Exercise text:
The headline was positive, as the company beat analysts' expectations, but the reality was less favorable. Hasbro posted a $6.7 million loss for the quarter, which was a fall even from its $2.6 million loss last year. Much of that was related to the ongoing restructuring of the business, which cost about $29 million in the quarter.
Fixing what's broken
The restructuring of Hasbro has been going on for a while now, and the company is hoping to see results soon. The company has been slimming down the number of products that it offers, and focusing on a few core concepts to drive growth. That cost-cutting exercise should begin to pay off in the next quarter, according to management. That could be a big win for investors, as underlying income -- setting the restructuring aside -- actually increased. The company has said that by 2014 the program will result in $100 million in savings per year.
The problems at Hasbro will almost always stem from its position among competitors. Foremost among those is Mattel (NASDAQ: MAT ) , which stormed its last quarter. The company increased revenue by 7% and earnings per share by $0.09, up to $0.11 per share last quarter. Mattel has been riding the value in its American Girl and Monster High brands.

Directions for this task: In the text on Hasbro's quarterly results, how much did the restructuring cost the company in the quarter? The records that come next have no role in this exercise.

Records provided:
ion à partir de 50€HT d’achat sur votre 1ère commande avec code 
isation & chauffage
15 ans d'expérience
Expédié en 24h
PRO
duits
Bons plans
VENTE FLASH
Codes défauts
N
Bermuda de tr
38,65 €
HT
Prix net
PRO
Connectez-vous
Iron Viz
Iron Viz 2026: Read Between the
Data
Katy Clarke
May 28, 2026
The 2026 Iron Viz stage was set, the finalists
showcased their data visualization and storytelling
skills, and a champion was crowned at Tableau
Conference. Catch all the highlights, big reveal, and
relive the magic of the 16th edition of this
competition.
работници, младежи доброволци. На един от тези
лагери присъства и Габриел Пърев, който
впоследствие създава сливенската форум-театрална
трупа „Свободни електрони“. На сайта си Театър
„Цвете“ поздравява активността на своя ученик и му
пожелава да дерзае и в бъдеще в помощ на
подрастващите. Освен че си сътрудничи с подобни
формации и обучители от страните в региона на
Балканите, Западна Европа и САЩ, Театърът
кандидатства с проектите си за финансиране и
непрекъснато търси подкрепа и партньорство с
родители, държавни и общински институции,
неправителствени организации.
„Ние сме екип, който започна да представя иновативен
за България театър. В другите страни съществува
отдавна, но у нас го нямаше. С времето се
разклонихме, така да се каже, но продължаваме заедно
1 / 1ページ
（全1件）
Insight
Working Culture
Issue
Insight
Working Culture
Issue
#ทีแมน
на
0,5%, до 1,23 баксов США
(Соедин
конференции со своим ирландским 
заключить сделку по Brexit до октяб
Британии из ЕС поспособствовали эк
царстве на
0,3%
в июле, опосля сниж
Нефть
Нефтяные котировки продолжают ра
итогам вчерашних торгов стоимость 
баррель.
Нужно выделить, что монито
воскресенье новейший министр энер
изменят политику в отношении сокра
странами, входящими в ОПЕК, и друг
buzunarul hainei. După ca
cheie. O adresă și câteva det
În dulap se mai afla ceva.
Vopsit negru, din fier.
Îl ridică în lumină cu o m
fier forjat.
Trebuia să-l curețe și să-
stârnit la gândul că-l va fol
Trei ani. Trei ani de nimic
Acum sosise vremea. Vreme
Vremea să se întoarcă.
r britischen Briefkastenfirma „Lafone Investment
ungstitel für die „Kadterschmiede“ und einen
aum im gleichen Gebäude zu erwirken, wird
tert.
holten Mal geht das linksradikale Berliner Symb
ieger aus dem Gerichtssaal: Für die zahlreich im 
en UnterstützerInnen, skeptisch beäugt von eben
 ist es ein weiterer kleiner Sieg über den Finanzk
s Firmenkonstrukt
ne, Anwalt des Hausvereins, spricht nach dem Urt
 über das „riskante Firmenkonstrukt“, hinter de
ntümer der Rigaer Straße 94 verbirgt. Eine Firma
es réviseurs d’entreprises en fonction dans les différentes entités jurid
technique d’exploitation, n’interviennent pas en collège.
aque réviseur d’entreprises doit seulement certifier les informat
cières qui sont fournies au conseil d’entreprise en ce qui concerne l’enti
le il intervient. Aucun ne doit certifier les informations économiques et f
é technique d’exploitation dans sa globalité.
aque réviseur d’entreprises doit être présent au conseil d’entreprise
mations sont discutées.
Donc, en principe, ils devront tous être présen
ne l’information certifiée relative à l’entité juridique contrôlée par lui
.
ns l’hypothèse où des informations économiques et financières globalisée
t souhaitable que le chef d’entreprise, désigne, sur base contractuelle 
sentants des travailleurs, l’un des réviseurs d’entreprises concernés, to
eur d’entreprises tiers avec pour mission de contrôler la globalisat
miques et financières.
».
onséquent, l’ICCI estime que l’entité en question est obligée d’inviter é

Reply to the task: About $29 million.